A longa defasagem temporal entre a adoção de uma política
econômica e a plena observação de seus efeitos constitui um dos principais
impedimentos à solução de problemas econômicos estruturais, em países
democráticos. Há vários sinais de que o Brasil começa a aprender como
resolvê-los, mas também outros em direção contrária que são motivos de
preocupação.
O enfrentamento de problemas que afligem a sociedade por
décadas, não raro séculos, impõe custos políticos no curto prazo, mas seus
benefícios só se tornam visíveis após decorrido um longo período desde sua
implantação. Por isso, muitas reformas estruturais são sistematicamente adiadas
ou, quando implantadas, acabam abandonadas. A mesma defasagem permite que
políticas populistas que trazem benefícios de curto prazo, mas criam novos
problemas para o futuro, levem muitos anos até que suas consequências nefastas
sejam percebidas pelo eleitorado. A defasagem entre causa e efeito cria um viés
que favorece o imediatismo irresponsável.

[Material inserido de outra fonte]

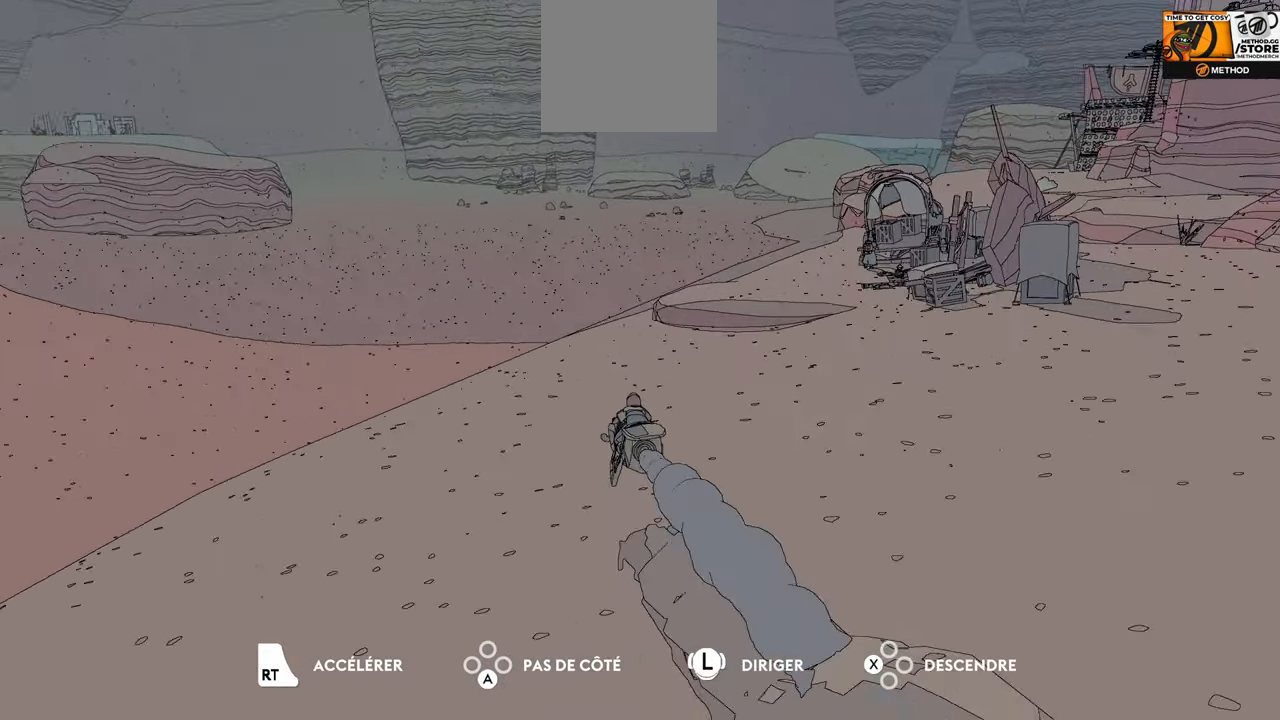
{"buttons": ["R2"], "left_stick": "up", "right_stick": "center", "events": []}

Em muitas democracias, o eleitorado leigo em assuntos
econômicos, diante do grande interregno entre a implantação de uma política
estrutural e a percepção de seus resultados, não enxerga a relação de causa e
efeito. A incompreensão de problemas complexos é oportunistamente explorada por
partidos políticos de diferentes matizes. Quando estão no poder lutam pelas
reformas, mas as combatem quando se tornam oposição. O partido que promove um
ajuste estrutural não apenas perde as próximas eleições, como ainda deixa a
casa arrumada para que seu adversário político, que lutou contra as mesmas
reformas, possa fazer um ótimo governo, alcançando a reeleição. Promover
reformas estruturais é percebido como um suicídio político. A argentina
constitui um caso proverbial desse fenômeno.

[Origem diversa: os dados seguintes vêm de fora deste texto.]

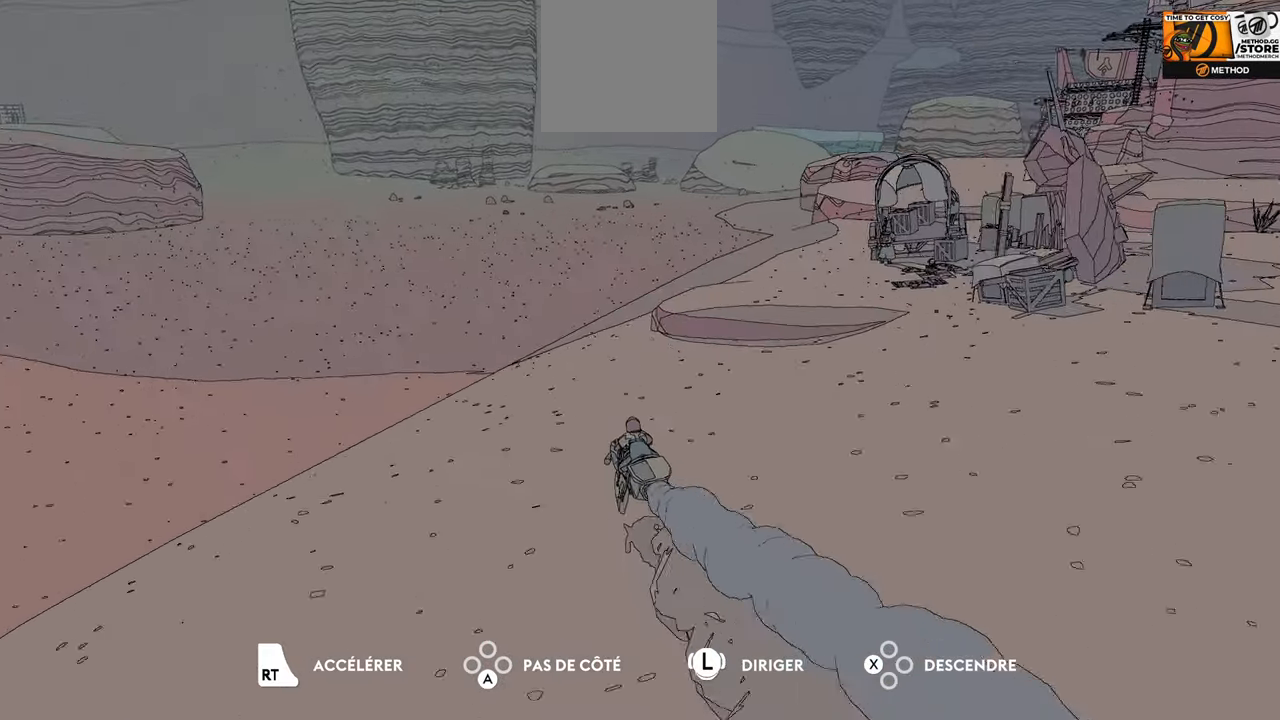
{"buttons": ["R2"], "left_stick": "up", "right_stick": "center", "events": []}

No Brasil, a Lei de Responsabilidade Fiscal, aprovada em
2000, foi a reforma que consolidou a estabilização monetária iniciada pelo
Plano Real. A LRF gerou uma década e meia de superávits primários, mas derrubou
o prestígio político de FHC junto ao eleitorado que lhe havia dado duas
vitórias em primeiro turno, abrindo caminho para o triunfo do PT em 2002. Este
colheu os frutos das reformas que combatera duramente quando estava na
oposição. A LRF foi, posteriormente, enfraquecida por Dilma Rousseff,
resultando na mais prolongada recessão da história brasileira. No curto prazo
aumentou sua popularidade, mas o país pagou os custos desse populismo por
muitos anos.
No passado, incentivos perversos de curto prazo, como os
ilustrados acima, foram oportunistamente usados até como justificativa para a
supressão da democracia. A premissa era que um governo competente e
bem-intencionado, desde que pudesse desconsiderar restrições
político-eleitorais, conseguiria implantar as necessárias reformas sempre
adiadas pelas disputas eleitorais, rompendo o ciclo vicioso do
subdesenvolvimento.
A falha dessa visão está na sua premissa, pois nada garante
que, na ausência das liberdades individuais asseguradas pela democracia, o
poder venha a ser realmente exercido pelos tecnicamente mais competentes, muito
menos que suas prioridades coincidam com as verdadeiras necessidades da
população. Adicionalmente, somente o estado de direito observado nas
democracias tranquiliza empreendedores a fazer investimentos de longo prazo,
sem temor de mudanças abruptas e arbitrárias das regras do jogo. A Rússia de
Putin é um exemplo típico de país que atrai poucos investimentos externos,
devido à incerteza gerada pela ausência de um confiável estado de direito.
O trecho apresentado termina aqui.